Stored items ::
---+---
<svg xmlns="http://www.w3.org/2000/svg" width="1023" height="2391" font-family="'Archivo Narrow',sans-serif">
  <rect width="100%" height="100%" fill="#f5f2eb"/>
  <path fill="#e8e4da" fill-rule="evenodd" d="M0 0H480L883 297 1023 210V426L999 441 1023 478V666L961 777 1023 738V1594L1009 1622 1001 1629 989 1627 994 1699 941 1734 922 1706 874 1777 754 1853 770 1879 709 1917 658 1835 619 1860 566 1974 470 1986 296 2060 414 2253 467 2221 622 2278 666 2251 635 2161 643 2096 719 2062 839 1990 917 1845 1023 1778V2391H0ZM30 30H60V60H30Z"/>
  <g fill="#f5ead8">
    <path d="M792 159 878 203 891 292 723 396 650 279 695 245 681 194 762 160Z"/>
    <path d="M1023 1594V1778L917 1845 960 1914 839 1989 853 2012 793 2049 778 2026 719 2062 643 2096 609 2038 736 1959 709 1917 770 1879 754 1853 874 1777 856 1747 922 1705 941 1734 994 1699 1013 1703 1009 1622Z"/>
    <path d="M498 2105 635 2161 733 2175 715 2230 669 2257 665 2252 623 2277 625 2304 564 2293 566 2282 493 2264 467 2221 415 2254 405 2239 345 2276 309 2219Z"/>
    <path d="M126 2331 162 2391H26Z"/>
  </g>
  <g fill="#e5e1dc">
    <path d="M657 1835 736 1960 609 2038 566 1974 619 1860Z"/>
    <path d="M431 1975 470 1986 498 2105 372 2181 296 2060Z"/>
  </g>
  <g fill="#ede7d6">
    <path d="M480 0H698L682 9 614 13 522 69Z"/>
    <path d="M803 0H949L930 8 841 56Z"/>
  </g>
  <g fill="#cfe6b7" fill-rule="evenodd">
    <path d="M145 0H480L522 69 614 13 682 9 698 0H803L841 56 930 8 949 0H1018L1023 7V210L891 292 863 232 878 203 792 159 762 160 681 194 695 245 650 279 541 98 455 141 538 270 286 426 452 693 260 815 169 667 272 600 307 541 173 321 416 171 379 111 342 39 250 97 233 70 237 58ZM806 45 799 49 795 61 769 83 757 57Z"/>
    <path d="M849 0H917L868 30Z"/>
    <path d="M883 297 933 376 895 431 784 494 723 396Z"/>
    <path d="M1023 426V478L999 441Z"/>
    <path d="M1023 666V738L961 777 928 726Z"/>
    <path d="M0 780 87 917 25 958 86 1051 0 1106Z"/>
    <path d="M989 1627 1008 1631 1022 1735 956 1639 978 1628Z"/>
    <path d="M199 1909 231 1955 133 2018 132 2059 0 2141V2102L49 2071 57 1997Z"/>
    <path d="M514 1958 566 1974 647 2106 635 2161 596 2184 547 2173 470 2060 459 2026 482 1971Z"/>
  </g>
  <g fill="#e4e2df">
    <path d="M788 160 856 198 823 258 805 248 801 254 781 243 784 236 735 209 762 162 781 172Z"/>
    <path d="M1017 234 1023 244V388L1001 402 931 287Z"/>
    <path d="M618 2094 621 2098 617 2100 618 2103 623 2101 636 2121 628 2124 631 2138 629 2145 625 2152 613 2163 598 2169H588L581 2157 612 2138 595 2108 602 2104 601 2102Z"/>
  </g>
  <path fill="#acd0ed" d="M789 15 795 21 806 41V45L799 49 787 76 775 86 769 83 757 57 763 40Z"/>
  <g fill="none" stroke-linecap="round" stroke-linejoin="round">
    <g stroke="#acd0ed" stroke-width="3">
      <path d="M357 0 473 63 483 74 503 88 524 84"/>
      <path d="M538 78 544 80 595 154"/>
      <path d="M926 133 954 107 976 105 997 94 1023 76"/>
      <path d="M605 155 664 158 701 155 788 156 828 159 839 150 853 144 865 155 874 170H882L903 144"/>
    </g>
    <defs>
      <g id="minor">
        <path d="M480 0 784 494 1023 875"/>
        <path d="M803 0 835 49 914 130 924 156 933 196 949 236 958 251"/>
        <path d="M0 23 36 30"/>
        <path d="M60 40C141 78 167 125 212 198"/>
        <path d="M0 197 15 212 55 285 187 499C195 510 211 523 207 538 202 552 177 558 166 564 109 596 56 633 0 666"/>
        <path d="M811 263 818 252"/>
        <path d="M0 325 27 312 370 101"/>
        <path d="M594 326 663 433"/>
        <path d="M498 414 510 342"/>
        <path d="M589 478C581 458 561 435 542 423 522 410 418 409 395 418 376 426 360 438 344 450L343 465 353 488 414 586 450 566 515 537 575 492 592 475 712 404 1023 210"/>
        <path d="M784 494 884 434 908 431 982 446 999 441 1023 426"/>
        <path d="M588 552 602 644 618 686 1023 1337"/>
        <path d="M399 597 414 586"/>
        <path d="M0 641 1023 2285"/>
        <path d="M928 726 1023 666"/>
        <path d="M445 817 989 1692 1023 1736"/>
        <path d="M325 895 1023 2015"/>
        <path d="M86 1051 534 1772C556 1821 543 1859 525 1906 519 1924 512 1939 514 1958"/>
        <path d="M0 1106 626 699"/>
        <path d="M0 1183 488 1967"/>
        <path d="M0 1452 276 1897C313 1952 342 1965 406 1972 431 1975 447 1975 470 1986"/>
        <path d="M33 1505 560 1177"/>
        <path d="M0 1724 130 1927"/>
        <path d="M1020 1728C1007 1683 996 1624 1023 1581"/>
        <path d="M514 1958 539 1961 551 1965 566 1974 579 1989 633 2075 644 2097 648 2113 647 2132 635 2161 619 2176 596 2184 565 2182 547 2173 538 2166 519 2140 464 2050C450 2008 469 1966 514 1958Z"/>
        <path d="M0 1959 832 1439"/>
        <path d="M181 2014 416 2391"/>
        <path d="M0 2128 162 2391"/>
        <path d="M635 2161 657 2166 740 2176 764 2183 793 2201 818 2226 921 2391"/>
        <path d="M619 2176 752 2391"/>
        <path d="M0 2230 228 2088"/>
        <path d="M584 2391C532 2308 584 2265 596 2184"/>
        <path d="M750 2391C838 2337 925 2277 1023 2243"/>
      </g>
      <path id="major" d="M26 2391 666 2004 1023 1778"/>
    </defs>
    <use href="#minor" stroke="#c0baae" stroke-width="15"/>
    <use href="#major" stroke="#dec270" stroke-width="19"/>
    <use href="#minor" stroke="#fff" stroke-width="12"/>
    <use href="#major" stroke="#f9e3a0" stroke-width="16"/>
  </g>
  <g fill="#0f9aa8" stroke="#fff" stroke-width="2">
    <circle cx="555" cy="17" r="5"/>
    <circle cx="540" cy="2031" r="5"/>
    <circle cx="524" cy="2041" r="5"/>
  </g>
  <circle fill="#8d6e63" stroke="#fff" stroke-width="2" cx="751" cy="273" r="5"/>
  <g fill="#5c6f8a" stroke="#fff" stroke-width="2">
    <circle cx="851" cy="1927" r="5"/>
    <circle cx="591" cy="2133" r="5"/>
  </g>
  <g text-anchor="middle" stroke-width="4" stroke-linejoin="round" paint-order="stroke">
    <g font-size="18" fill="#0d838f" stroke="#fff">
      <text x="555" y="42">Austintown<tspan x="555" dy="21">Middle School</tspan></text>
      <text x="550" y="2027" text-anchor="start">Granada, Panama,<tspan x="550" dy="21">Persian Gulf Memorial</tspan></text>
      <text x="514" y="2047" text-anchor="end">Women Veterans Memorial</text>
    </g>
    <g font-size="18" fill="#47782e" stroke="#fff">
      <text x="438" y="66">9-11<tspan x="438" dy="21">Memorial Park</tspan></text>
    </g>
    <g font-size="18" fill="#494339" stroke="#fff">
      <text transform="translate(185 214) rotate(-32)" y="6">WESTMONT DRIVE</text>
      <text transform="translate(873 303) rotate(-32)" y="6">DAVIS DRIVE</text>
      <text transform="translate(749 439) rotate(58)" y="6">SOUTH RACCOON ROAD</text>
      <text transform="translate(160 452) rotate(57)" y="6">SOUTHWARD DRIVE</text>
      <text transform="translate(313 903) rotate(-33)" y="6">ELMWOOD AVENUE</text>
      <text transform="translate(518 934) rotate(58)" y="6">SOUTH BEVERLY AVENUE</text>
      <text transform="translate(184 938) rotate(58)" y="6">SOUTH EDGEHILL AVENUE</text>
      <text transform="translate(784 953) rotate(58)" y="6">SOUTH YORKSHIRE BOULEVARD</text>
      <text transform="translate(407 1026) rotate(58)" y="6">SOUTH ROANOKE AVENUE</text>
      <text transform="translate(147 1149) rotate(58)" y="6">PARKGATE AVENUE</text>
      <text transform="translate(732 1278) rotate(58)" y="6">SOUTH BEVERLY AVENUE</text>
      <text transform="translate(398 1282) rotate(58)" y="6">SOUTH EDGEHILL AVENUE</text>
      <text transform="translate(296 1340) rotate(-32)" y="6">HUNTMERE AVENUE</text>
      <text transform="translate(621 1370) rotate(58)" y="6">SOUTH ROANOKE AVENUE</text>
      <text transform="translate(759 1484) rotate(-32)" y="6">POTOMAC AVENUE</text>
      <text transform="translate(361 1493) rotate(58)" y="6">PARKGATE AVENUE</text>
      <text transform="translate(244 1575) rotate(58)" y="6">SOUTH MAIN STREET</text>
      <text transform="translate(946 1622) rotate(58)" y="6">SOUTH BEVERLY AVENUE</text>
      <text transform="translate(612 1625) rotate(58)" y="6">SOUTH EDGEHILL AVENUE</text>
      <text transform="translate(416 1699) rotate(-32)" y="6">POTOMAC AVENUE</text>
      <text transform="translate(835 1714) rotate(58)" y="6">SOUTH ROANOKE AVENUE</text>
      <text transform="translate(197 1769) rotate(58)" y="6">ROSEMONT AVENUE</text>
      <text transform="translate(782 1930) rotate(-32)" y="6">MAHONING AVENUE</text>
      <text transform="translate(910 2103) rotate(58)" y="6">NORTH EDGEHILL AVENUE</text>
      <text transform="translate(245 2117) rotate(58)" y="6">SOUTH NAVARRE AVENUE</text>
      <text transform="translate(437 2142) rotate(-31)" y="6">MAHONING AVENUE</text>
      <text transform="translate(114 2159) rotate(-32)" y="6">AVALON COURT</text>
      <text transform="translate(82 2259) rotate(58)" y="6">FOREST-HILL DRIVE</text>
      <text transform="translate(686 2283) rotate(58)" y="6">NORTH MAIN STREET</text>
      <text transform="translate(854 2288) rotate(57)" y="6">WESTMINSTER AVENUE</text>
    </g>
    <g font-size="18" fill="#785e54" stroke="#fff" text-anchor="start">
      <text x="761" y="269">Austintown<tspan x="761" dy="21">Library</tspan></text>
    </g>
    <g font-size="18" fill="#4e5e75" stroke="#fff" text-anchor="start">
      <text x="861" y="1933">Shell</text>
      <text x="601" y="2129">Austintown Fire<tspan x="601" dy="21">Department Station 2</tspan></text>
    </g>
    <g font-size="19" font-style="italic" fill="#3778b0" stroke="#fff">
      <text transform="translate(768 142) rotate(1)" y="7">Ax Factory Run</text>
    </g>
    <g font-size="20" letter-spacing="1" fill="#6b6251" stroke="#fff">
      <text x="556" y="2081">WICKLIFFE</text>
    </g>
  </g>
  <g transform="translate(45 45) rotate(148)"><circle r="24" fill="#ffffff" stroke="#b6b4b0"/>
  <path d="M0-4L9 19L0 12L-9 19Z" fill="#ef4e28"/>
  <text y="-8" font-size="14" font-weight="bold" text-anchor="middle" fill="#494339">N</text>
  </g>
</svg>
---+---
Exercise prompt :: Return all lines from the data above with "round" in them.

Solution to the exercise ::
  <g fill="none" stroke-linecap="round" stroke-linejoin="round">
  <g text-anchor="middle" stroke-width="4" stroke-linejoin="round" paint-order="stroke">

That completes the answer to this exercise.